┌─ EXERCISE MATERIAL

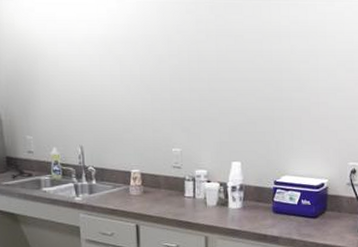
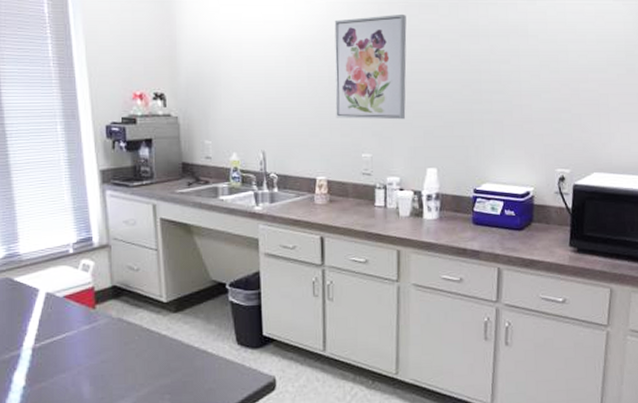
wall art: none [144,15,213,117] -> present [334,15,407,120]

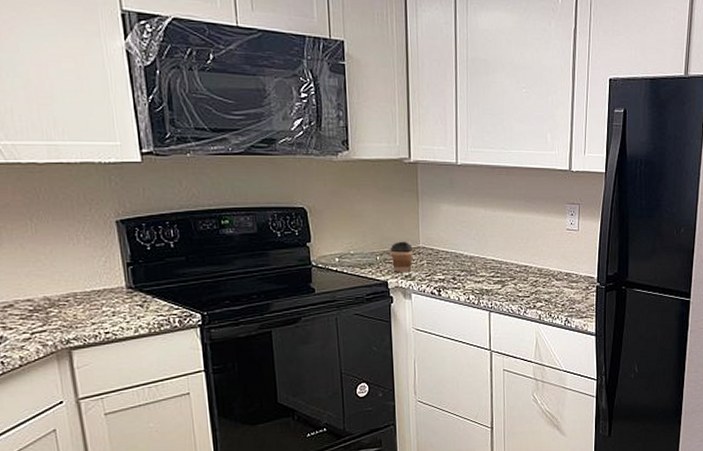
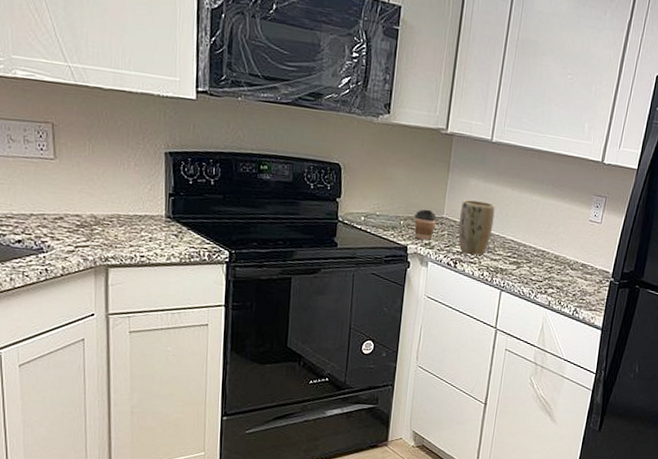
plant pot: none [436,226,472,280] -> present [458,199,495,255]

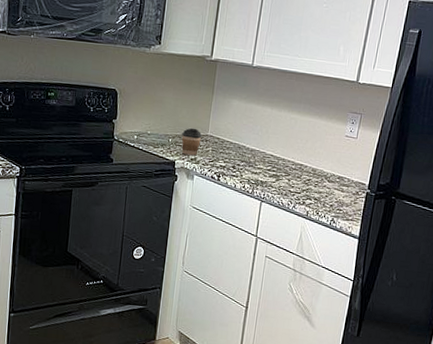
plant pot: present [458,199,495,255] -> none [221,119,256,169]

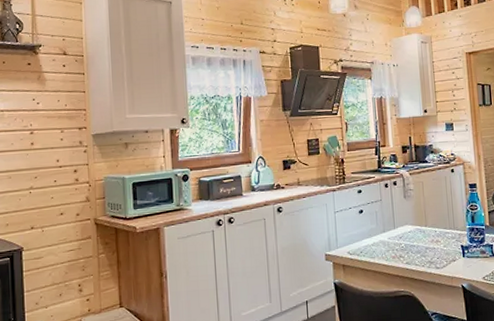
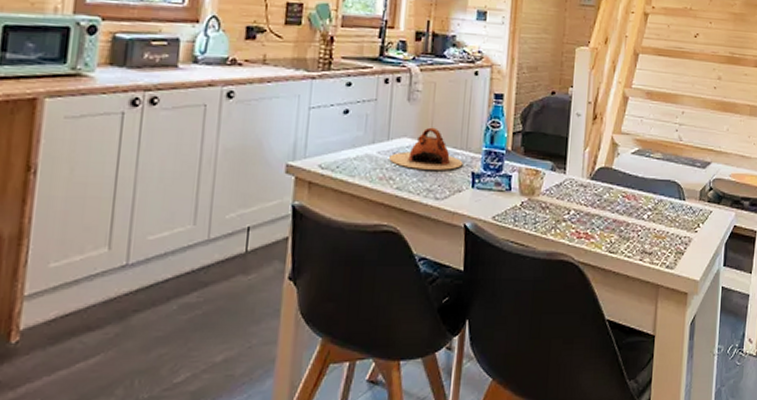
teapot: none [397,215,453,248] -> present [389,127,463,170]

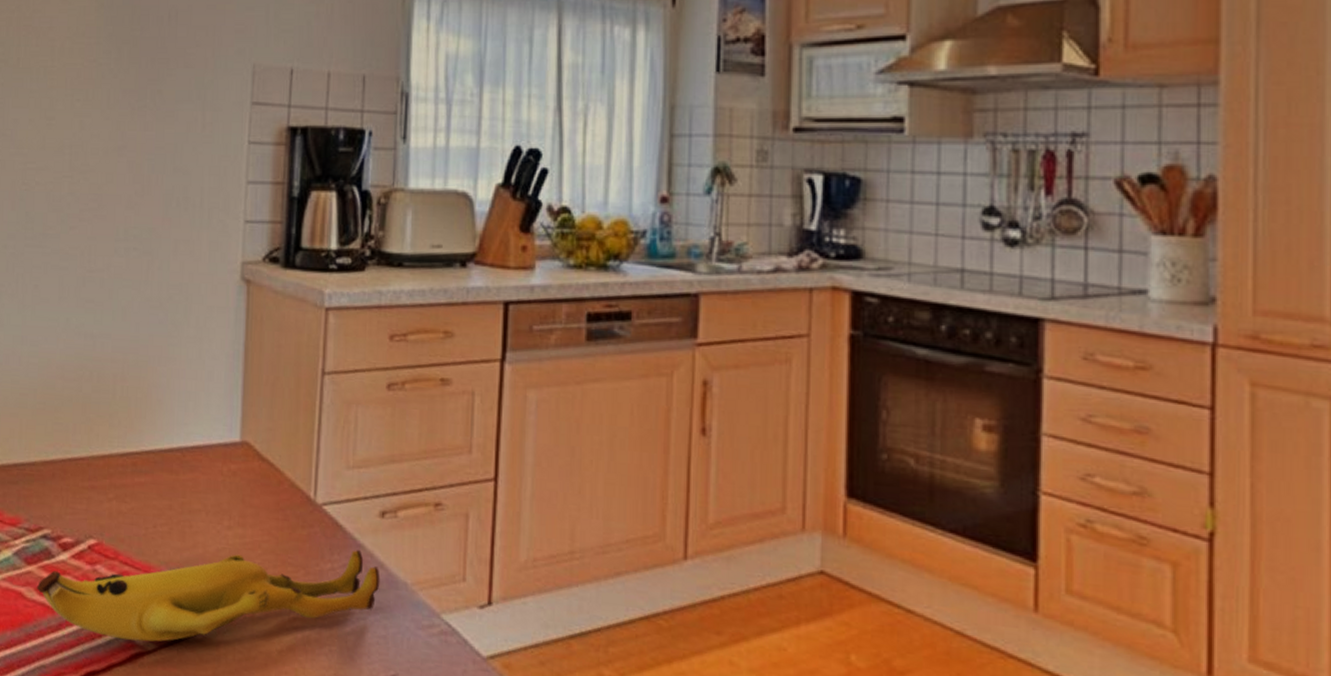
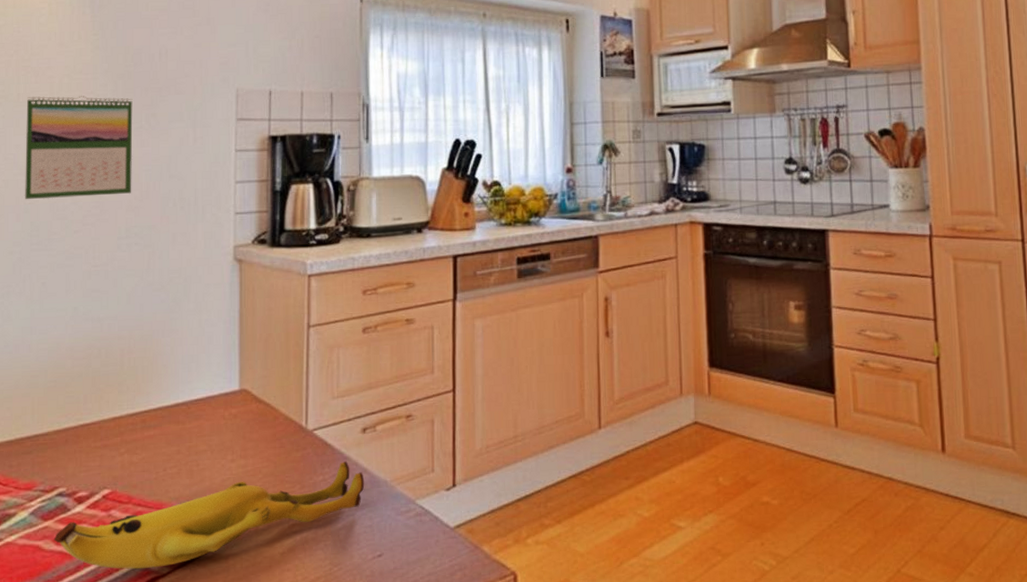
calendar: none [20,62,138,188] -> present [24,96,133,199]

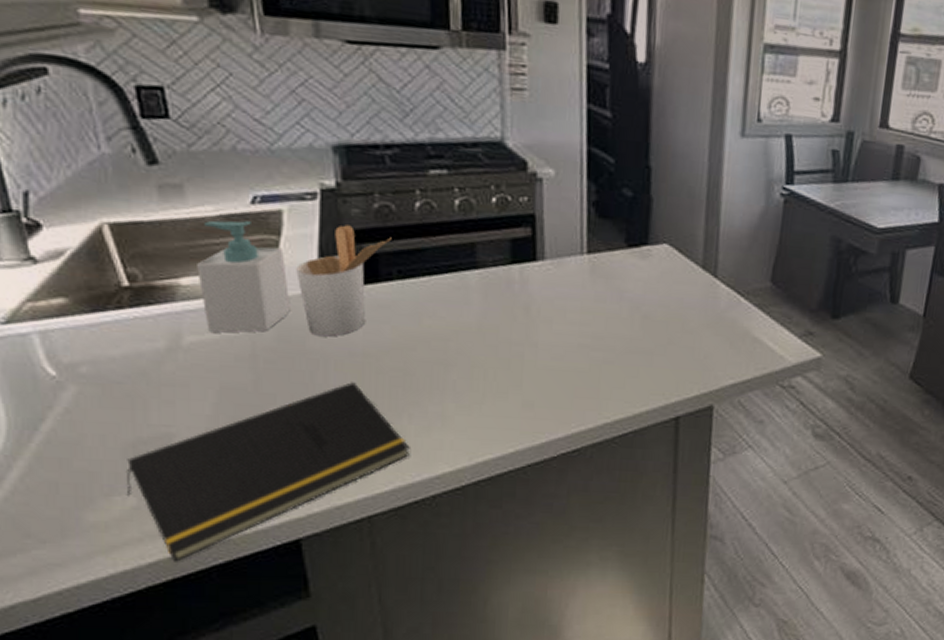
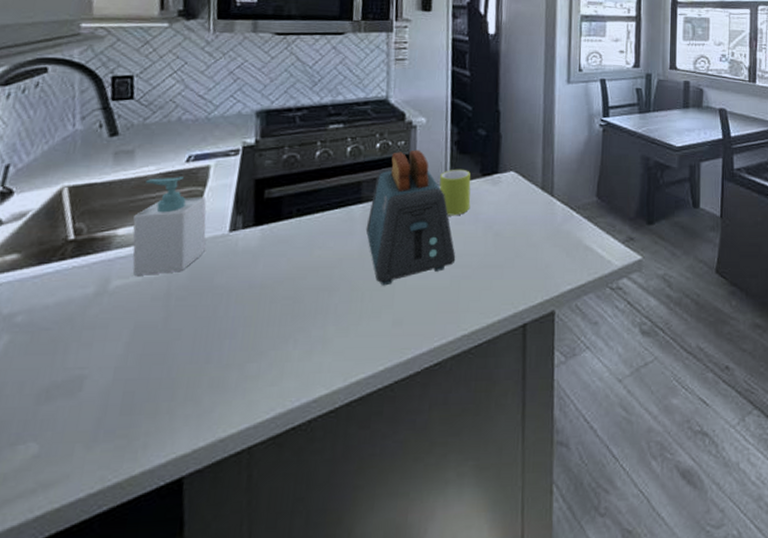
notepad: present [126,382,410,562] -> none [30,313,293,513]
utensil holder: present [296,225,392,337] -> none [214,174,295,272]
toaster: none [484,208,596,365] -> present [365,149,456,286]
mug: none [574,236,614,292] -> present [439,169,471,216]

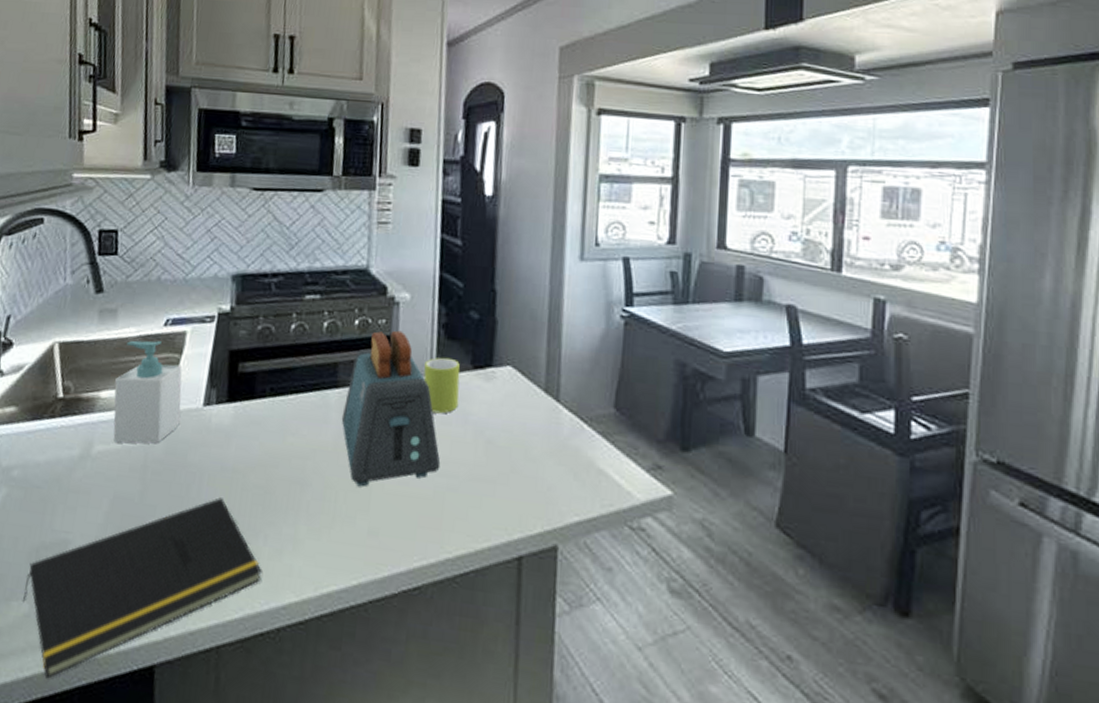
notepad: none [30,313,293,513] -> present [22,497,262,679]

└─

Show all lines in the entries above where the word "plant" appears.

plant pot: none [436,226,472,280] -> present [458,199,495,255]
plant pot: present [458,199,495,255] -> none [221,119,256,169]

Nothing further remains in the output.